LLM4HEP / MODEL_NAME_UPDATES.md
ho22joshua's picture
initial commit
cfcbbc8
# Model Name Updates in five_step_analysis.ipynb
## Changes Made
Updated the notebook to display cleaner, more readable model names in all plots while maintaining the correct cost lookups.
## Before → After Transformations
| Original Name | Display Name (with Version Date) |
|---------------|----------------------------------|
| `anthropic/claude-haiku:latest` | **Claude Haiku 4.5 (2025-10-01)** |
| `anthropic/claude-opus:latest` | **Claude Opus 4.1 (2025-08-05)** |
| `anthropic/claude-sonnet:latest` | **Claude Sonnet 4.5 (2025-09-29)** |
| `claude-3-5-haiku-latest` | **Claude 3.5 Haiku (2024-10-22)** |
| `google/gemini:latest` | **Gemini 2.5 Pro** |
| `google/gemini-flash` | **Gemini Flash** |
| `gemini-2.0-flash-lite` | **Gemini 2.0 Flash Lite** |
| `openai/o:latest` | **O3 (2025-04-16, Azure)** |
| `openai/gpt-5` | **GPT-5 (2025-08-07)** |
| `openai/gpt-5-mini` | **GPT-5 Mini** |
| `openai/o3` | **O3** |
| `openai/o3-mini` | **O3 Mini** |
| `openai/o4-mini` | **O4 Mini** |
| `xai/grok:latest` | **Grok-3** |
| `xai/grok-mini` | **Grok Mini** |
| `xai/grok-code-fast-1` | **Grok Code Fast 1** |
| `aws/llama-4-maverick` | **Llama-4 Maverick** |
| `aws/llama-4-scout` | **Llama-4 Scout** |
| `gpt-oss-120b` | **GPT-OSS-120B** |
| `gpt-5-codex` | **GPT-5 Codex** |
| `deepseek-r1` | **DeepSeek-R1** |
| `gcp/qwen-3` | **Qwen-3** |
**Note:** Version dates (e.g., 2025-10-01) reflect the actual underlying model versions discovered through CBORG API testing on October 29, 2025.

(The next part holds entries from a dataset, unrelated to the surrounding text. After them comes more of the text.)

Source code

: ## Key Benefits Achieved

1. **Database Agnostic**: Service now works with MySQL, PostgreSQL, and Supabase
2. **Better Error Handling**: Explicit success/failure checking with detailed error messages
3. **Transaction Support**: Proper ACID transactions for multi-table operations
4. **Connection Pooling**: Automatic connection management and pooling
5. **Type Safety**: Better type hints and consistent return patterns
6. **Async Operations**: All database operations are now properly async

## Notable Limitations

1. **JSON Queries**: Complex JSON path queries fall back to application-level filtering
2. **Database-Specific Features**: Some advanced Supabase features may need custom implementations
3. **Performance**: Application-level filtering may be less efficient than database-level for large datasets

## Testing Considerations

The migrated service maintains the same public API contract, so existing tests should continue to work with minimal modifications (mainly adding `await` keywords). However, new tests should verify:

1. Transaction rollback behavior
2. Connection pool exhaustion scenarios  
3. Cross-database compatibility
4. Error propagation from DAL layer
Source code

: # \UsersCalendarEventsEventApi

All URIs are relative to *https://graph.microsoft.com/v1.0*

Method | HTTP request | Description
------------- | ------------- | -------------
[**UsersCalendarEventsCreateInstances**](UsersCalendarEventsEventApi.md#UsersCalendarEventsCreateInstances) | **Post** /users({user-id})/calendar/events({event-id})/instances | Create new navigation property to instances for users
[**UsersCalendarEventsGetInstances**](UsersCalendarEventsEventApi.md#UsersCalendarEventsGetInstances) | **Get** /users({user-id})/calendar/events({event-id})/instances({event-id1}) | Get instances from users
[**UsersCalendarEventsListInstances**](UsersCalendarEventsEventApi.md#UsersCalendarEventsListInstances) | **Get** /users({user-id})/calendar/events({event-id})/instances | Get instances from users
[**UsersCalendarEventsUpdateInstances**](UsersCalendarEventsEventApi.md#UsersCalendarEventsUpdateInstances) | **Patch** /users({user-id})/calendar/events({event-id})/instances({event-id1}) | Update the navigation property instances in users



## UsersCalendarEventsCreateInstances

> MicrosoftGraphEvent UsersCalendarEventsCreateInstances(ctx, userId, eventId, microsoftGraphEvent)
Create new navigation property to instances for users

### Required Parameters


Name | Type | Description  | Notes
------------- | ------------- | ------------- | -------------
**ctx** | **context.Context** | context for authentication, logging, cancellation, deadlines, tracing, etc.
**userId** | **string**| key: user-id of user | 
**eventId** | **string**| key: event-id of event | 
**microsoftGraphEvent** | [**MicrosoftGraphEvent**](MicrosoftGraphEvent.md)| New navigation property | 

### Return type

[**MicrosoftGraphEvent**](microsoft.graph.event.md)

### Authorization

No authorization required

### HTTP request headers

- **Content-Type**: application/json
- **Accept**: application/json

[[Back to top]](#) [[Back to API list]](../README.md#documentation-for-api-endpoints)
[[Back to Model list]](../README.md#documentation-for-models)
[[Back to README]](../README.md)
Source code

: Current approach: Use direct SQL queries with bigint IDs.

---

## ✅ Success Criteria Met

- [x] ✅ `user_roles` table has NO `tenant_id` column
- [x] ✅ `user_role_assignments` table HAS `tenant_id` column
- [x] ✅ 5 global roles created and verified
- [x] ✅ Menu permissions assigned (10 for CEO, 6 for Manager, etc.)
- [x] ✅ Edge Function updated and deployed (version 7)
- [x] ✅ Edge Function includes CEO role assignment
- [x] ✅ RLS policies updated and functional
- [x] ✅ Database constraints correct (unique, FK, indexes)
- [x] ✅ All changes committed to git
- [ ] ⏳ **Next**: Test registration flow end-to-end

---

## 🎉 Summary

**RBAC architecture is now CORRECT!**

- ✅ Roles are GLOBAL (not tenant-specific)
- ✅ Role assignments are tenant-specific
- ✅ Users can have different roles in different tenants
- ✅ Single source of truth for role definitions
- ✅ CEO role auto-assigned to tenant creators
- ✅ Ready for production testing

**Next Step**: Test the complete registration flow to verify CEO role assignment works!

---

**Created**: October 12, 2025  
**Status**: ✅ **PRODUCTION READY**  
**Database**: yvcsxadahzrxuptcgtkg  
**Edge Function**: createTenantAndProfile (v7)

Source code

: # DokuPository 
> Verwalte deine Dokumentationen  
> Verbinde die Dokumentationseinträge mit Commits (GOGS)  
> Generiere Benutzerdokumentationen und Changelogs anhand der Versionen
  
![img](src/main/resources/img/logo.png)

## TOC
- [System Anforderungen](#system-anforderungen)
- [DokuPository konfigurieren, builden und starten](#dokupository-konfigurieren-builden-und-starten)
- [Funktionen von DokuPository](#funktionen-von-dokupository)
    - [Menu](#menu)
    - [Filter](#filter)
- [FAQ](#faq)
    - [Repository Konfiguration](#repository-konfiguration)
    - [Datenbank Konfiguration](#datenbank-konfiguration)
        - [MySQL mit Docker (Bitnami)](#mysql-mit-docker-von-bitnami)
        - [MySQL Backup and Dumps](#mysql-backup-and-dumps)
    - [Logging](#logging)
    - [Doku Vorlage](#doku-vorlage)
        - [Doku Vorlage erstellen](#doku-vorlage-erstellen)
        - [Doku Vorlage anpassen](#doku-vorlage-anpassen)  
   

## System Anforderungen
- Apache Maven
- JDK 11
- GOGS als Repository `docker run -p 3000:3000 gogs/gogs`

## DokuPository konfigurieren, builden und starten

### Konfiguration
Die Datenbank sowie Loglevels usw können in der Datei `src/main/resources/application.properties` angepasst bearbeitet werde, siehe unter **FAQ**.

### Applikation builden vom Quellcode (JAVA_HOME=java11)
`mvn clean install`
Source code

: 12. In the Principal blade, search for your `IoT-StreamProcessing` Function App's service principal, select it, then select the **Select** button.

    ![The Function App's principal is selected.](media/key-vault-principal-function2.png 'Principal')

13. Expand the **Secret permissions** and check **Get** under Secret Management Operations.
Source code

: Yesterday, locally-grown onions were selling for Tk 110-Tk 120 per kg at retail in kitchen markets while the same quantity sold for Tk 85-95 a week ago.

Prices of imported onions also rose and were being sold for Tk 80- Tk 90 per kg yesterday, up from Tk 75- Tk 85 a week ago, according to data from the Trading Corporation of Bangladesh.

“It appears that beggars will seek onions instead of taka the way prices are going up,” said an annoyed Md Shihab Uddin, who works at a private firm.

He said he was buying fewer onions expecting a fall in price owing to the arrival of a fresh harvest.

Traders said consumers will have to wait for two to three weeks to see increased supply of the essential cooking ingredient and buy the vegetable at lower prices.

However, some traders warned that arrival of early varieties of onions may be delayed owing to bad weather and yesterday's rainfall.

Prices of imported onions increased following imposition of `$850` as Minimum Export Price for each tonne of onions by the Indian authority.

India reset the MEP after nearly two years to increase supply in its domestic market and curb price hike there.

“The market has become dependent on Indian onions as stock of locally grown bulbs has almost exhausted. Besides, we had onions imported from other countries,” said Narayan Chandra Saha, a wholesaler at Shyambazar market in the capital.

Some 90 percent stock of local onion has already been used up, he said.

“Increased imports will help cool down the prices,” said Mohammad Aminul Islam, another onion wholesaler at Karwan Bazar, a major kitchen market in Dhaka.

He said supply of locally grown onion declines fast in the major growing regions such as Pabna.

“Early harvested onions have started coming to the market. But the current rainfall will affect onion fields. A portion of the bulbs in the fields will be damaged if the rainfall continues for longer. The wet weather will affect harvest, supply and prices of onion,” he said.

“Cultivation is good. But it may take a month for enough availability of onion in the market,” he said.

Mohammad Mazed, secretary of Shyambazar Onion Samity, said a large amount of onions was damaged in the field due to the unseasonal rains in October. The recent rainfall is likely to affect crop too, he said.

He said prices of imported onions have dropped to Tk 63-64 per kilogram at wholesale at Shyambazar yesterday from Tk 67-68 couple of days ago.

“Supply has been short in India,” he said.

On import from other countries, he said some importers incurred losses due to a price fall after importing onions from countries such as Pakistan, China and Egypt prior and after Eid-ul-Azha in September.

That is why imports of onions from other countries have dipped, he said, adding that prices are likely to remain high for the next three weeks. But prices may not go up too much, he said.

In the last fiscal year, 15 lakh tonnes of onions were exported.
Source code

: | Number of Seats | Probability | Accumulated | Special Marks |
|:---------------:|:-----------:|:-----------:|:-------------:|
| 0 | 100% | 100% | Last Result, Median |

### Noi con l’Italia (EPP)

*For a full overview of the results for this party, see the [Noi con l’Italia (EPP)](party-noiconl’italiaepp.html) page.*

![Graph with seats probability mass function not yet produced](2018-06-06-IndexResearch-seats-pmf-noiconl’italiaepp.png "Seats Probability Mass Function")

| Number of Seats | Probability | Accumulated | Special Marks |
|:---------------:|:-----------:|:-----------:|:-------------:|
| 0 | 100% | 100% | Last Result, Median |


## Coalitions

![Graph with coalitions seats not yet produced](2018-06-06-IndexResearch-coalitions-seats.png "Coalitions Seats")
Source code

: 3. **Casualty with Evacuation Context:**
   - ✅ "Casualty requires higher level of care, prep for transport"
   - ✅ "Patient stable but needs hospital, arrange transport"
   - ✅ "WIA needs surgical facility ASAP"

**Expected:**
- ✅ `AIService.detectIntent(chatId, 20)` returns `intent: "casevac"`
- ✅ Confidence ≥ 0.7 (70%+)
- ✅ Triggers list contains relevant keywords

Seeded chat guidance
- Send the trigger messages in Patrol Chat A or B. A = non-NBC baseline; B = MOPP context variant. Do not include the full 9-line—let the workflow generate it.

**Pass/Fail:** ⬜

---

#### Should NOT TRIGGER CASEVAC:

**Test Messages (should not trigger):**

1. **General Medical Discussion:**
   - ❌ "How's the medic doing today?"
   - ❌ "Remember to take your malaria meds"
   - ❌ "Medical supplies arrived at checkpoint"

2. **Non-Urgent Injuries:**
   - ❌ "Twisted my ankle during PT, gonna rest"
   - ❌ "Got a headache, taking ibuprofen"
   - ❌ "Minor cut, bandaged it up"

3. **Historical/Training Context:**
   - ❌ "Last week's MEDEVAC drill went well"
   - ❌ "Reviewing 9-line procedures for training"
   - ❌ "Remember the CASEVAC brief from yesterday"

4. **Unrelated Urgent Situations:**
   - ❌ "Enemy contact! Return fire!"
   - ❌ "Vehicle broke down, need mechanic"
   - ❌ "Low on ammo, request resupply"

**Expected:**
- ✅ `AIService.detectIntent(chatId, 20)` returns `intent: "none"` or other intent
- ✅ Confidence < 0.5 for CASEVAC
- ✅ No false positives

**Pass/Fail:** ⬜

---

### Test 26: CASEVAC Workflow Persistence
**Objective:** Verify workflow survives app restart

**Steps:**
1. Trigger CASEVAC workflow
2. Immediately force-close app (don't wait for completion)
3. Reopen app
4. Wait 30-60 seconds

## Technical Implementation
### What Changed
- Added `MODEL_NAME_MAPPING` dictionary based on CBORG API testing results
- Added `resolve_model_name()` function to convert aliases to display names
- Updated `create_pair_label()` to use resolved names instead of raw strings
### What Stayed the Same
- Cost tables still use original model names (correct behavior)
- Data loading and filtering logic unchanged
- Plot generation code unchanged
- Cost calculations work correctly with original column values
### Key Design Decision
The mapping only affects the `pair` column used for display in plots. The original `supervisor` and `coder` columns remain unchanged, ensuring cost lookups continue to work correctly:
```python
# Cost lookup uses original columns (correct)
sup_model = row['supervisor'] # e.g., "anthropic/claude-haiku:latest"
sup_icost = input_cost.get(sup_model, 0) # Finds correct price
# Display uses mapped pair column
pair_name = row['pair'] # e.g., "Claude Haiku 4.5"
```
## Benefits
1. **Clearer plot titles**: "Claude Haiku 4.5" instead of "anthropic/claude-haiku:latest"
2. **Easier comparison**: Names highlight the actual model versions
3. **Based on real data**: Names reflect actual underlying models from CBORG API testing
4. **Maintains correctness**: Cost calculations still work properly with original names
## Example Output
Before:
- `anthropic/claude-sonnet:latest`
- `xai/grok:latest`
- `openai/o:latest`
- `openai/gpt-5`
After (with version dates):
- `Claude Sonnet 4.5 (2025-09-29)`
- `Grok-3`
- `O3 (2025-04-16, Azure)`
- `GPT-5 (2025-08-07)`
Much more readable in plot titles and legends, with version dates showing exactly which model snapshot was used!